En el universo no existe el silencio.
Los telescopios electromagnéticos, que siempre están auscultando el infinito, lo saben perfectamente. Aún escuchan ecos del lejanísimo Big Bang, explosiones de supernovas en galaxias inimaginables y el roce de las órbitas de los astros contra sus lunas. El silencio es, entonces, un «ruido de fondo».
Para distinguir aquello que realmente importa, en los observatorios se utilizan programas informáticos que eliminan ese «ruido de fondo» en los datos observados, de modo que los mensajes incomprensibles del tiempo y del espacio se perciben con mayor nitidez.
Pero este ruido de fondo varía, no es el mismo siempre.
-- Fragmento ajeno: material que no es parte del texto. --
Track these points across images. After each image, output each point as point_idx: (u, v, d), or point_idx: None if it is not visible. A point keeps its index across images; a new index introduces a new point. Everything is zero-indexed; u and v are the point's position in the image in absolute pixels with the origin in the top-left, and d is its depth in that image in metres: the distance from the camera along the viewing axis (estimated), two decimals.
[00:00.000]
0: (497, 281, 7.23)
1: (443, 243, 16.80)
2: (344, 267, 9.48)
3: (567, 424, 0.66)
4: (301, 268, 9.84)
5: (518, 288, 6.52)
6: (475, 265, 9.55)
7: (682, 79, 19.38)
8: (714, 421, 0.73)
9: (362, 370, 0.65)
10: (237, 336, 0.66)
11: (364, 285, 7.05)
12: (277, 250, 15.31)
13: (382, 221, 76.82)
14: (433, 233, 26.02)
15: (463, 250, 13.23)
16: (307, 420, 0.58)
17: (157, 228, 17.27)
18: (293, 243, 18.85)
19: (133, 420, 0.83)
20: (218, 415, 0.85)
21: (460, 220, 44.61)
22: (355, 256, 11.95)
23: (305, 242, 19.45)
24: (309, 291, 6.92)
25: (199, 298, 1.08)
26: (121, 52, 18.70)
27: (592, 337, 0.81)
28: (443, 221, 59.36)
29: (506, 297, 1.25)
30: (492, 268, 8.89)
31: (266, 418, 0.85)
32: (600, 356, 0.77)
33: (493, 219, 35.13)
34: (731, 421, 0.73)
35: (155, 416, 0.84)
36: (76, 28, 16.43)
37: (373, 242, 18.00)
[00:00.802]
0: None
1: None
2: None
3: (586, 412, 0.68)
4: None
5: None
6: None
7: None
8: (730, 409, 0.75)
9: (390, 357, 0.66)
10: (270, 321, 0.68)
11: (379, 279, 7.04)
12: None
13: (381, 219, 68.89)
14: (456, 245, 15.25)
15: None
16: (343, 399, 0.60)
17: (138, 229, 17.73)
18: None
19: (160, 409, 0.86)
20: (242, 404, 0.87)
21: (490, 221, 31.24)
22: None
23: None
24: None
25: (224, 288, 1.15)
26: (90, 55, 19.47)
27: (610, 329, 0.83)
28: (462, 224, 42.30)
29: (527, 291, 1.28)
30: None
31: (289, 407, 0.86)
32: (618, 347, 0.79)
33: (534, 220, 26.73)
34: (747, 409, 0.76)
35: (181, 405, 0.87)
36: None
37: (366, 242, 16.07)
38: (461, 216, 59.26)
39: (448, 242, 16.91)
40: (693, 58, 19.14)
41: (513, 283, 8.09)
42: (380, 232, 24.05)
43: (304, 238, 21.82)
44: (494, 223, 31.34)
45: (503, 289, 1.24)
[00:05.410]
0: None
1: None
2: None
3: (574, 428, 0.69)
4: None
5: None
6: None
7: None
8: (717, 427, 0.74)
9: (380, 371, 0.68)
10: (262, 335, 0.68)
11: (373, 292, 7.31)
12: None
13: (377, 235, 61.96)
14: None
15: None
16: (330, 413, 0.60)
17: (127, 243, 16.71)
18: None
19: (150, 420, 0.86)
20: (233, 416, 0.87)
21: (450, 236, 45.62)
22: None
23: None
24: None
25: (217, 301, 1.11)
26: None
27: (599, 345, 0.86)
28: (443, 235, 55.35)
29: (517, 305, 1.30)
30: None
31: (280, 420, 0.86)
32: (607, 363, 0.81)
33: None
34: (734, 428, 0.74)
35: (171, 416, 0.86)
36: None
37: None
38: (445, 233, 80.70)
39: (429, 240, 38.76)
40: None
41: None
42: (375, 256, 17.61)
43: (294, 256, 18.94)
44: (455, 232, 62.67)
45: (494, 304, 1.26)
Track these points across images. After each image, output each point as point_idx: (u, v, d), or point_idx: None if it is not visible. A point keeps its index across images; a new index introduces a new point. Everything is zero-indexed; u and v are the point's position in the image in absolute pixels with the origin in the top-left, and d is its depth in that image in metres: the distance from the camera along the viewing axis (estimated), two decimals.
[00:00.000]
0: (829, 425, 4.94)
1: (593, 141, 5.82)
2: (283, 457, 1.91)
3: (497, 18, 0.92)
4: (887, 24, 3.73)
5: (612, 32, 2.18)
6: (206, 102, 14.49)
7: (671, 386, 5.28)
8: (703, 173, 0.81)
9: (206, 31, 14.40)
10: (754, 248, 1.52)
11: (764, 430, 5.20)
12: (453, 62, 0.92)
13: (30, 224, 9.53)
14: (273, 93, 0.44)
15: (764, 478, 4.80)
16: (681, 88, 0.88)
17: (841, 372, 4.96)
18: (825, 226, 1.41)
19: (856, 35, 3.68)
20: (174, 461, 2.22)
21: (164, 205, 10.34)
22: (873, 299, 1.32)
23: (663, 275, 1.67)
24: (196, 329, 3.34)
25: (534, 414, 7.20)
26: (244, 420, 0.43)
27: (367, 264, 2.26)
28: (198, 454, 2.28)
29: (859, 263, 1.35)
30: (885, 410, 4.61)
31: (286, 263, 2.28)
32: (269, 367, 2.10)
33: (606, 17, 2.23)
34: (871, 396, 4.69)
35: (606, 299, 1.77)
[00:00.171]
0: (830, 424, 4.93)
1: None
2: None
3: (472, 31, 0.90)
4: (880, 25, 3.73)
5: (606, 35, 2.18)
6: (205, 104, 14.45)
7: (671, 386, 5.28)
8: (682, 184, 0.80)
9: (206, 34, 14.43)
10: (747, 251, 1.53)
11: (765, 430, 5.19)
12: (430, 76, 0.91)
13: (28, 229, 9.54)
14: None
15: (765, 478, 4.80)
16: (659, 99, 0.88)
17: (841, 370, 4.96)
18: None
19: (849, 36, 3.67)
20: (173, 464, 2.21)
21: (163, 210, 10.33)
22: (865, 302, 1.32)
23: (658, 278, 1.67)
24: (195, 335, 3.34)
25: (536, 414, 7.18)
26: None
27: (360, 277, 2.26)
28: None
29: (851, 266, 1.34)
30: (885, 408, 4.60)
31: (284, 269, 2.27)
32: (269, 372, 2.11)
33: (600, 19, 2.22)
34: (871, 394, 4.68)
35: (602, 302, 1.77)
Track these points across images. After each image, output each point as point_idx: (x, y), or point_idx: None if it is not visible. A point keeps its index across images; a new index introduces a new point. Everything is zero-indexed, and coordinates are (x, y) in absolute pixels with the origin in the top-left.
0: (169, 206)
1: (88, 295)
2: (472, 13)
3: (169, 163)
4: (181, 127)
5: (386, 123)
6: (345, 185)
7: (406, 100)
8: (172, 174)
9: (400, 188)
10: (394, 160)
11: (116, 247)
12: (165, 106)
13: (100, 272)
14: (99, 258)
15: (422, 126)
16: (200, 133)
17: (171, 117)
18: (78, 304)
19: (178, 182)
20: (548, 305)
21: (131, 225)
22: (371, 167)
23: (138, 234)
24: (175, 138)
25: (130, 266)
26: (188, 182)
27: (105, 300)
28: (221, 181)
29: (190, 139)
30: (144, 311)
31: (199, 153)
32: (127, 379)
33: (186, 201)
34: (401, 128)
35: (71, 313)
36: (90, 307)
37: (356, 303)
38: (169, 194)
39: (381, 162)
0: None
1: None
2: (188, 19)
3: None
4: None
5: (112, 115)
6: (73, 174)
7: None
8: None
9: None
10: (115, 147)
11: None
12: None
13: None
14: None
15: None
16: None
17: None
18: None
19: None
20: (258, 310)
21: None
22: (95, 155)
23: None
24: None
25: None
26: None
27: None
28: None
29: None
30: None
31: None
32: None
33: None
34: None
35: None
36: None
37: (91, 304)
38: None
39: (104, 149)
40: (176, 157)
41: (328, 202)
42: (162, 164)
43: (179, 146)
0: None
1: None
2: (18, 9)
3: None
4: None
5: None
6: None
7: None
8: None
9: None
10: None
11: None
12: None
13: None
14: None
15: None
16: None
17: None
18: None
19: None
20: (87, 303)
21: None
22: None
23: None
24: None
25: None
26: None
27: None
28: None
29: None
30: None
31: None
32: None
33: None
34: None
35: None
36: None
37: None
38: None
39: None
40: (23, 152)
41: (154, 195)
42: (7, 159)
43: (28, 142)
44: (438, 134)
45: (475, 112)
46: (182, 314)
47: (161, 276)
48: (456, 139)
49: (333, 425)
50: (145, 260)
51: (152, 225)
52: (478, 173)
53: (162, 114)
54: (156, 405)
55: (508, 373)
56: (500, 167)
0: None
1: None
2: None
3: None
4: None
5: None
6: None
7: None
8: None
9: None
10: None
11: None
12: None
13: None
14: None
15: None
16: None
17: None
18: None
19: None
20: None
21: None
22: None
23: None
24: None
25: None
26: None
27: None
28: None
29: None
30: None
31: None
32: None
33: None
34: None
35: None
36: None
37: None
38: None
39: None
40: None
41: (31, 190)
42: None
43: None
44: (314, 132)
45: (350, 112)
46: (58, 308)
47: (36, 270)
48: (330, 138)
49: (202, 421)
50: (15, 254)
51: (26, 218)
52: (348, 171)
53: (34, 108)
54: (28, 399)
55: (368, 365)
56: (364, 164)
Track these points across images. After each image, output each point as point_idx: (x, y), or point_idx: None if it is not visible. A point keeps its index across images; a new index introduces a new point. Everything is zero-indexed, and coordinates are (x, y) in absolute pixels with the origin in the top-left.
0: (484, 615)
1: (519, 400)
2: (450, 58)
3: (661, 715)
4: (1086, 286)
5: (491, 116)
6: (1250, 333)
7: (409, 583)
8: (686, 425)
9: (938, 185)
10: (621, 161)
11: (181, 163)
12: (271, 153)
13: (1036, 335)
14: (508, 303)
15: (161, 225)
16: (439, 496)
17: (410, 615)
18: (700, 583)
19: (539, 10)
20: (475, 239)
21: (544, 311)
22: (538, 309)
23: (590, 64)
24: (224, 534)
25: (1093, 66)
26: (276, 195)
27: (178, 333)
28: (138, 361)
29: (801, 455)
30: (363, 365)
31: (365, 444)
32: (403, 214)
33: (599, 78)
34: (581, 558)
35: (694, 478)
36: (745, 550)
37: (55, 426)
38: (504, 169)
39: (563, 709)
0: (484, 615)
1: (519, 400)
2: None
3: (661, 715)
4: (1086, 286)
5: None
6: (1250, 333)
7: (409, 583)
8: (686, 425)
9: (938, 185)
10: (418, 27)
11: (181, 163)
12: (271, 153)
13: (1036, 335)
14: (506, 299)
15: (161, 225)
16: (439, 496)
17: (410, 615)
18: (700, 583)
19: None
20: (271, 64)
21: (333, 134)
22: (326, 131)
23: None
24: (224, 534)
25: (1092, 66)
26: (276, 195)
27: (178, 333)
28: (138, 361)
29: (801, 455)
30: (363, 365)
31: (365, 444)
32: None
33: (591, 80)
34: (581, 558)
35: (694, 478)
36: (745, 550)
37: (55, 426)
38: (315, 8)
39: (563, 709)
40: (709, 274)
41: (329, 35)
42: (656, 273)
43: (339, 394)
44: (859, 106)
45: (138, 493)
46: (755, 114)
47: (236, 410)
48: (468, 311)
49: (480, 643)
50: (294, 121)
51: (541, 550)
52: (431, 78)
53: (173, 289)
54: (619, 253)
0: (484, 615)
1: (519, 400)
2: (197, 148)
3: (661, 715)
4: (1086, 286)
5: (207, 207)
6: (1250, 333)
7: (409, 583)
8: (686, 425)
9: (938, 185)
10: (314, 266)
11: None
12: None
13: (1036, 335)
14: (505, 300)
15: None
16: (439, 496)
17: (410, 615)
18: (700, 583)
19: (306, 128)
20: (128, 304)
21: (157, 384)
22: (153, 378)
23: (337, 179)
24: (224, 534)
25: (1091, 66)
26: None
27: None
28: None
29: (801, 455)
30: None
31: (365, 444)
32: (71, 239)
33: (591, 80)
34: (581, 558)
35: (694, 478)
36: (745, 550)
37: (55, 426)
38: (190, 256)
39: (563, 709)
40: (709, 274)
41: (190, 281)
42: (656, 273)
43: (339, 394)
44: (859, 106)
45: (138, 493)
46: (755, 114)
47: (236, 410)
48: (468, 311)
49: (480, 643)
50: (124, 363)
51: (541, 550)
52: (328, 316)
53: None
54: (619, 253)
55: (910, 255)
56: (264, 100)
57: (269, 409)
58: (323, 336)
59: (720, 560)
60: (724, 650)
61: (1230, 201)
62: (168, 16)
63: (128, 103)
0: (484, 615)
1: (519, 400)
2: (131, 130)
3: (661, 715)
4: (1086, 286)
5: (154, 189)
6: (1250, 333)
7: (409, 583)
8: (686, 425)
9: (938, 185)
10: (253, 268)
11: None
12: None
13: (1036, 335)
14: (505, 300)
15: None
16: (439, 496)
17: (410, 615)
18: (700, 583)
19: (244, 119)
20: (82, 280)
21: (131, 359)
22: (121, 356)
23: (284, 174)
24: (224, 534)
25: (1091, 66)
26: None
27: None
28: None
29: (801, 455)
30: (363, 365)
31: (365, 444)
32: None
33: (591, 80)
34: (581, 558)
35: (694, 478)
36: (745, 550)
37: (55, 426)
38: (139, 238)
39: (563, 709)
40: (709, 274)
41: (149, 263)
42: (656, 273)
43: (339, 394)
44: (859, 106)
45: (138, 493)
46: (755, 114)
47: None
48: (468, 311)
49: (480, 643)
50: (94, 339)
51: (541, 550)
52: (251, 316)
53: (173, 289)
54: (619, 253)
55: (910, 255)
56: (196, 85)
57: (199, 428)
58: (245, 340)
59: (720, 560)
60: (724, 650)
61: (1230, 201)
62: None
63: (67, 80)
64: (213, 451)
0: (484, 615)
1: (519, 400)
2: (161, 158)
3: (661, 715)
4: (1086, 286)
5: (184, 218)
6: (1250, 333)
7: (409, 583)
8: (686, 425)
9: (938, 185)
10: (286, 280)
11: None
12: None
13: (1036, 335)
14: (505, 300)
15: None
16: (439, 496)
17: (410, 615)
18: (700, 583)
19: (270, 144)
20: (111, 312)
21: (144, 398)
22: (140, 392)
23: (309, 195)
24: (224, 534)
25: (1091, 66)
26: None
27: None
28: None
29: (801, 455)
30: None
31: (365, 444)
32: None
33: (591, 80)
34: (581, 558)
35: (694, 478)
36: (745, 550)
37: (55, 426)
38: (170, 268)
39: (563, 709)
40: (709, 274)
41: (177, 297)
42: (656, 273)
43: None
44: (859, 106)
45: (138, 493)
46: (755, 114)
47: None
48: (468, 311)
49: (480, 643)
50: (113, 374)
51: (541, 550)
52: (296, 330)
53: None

Retirarlo en tiempo real ocuparía una capacidad de procesamiento que haría imposible analizar las ondas recibidas que verdaderamente importan. Así que lo que hacen es que «se lo inventan». Efectivamente, analizan varias secuencias a lo largo de periodos y, con procedimientos estadísticos, encuentran patrones electromagnéticos a los que denominan «silencio».
Cada 1000 días los telescopios se apagan durante unos instantes, para barrer las memorias electromagnéticas de sus sensores. Y al encenderlos de nuevo, se procede a «remuestrear el silencio», a encontrar los patrones irrelevantes. Y ese ruido, el nuevo silencio, distinto al anterior, es el anticipo de lo que no va a importarle a los telescopios en los siguientes dos años y pico.
Nuestro ruido de fondo varía siempre. De tanto en tanto hay que remuestrearlo y encontrar aquello que ya no va importarnos. Se trata de inventarnos un nuevo silencio, y romperlo para hablar.
En el universo no existe el silencio. Entre nosotros, tampoco.